She feels leaders have lost something somewhere between the ancient and modern age: humanistic values and moral purpose. Nishi uses bushido, the Japanese concept of warriorship, as an example.

“For me, the words that come up from bushido are presence, passion and purpose. How those show up for individuals so that they can develop strongest selves and higher moral purposes is what I want to have conversation about,” says Nishi.

Fraser echoes what Nishi says. She believes both warriorship and leadership are about individuals and shouldn’t be restricted only to the board.

“When I talk about leadership or warriorship, I talk about everybody. It isn’t the person that has positional leadership or warriorship that is a leader or warrior. To me, we are our leaders and warriors in our lives and in what we are doing,” says Fraser.

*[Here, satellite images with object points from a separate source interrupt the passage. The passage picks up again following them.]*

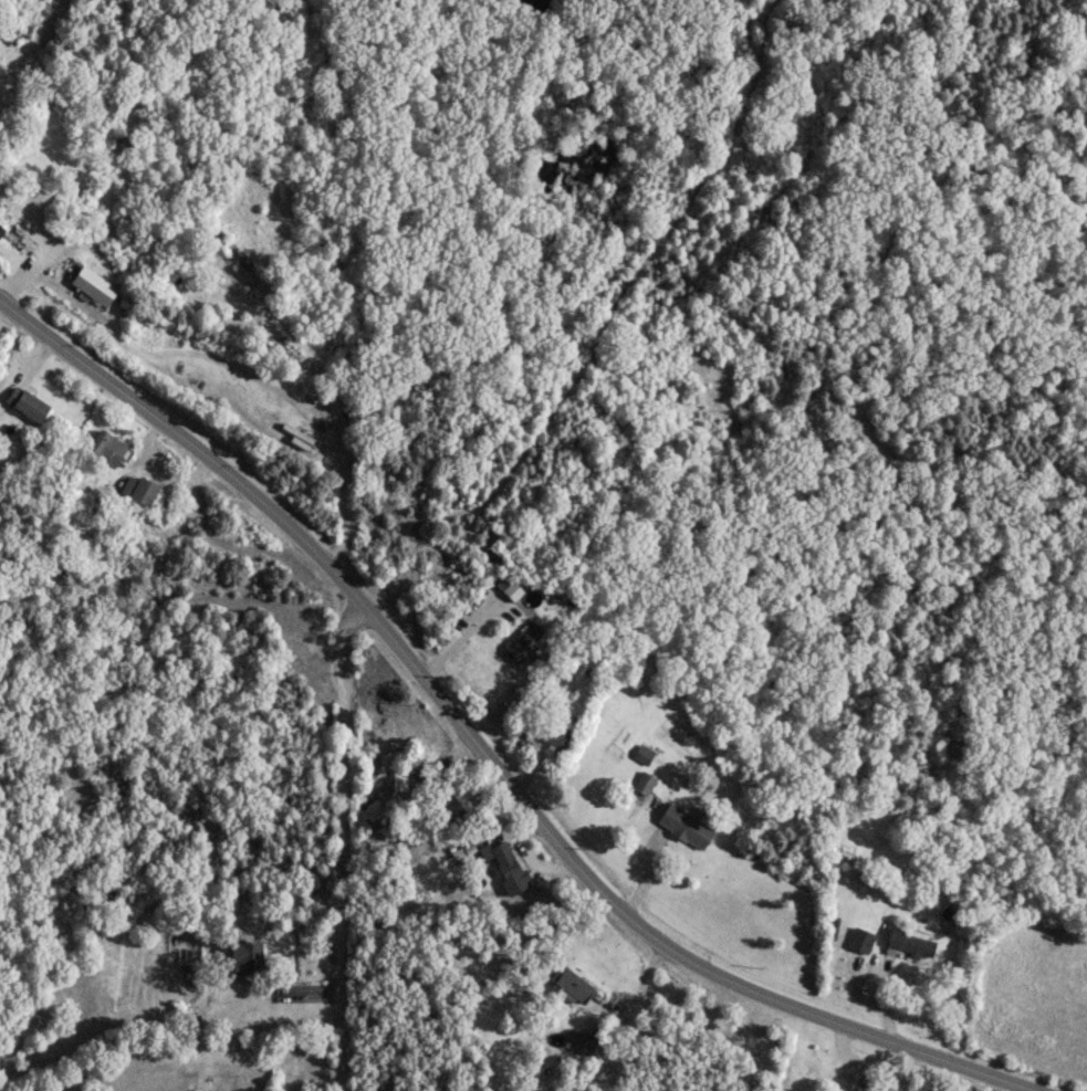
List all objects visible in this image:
building: (1, 229)
building: (233, 250)
building: (93, 284)
building: (27, 402)
road: (332, 407)
building: (297, 436)
road: (186, 440)
building: (107, 447)
building: (138, 488)
building: (511, 589)
building: (523, 641)
building: (554, 733)
building: (642, 753)
building: (643, 782)
building: (685, 825)
road: (330, 841)
building: (508, 866)
building: (868, 877)
road: (638, 924)
building: (859, 939)
building: (910, 942)
building: (248, 957)
building: (572, 983)
building: (187, 1025)
building: (578, 1038)
road: (905, 1068)
building: (846, 1090)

As a Cree woman, Fraser is proud of her Indigenous traditions and notions of warriorship around the whole ecosystem that can be applied to leadership development to address environmental problems facing some industries.

Both Fraser and Nishi have invited leaders from their own communities to the event to further incorporate Indigenous and Japanese warriorship into leadership development.

“The event is part of the community building and coming together. We’ve both gone into our respective communities and talk about who’s curious about this and who would make a good contribution to this,” says Fraser. “It’s really meant to be dialogues. The wisdom is in the room and in each person that comes to join the conversation.”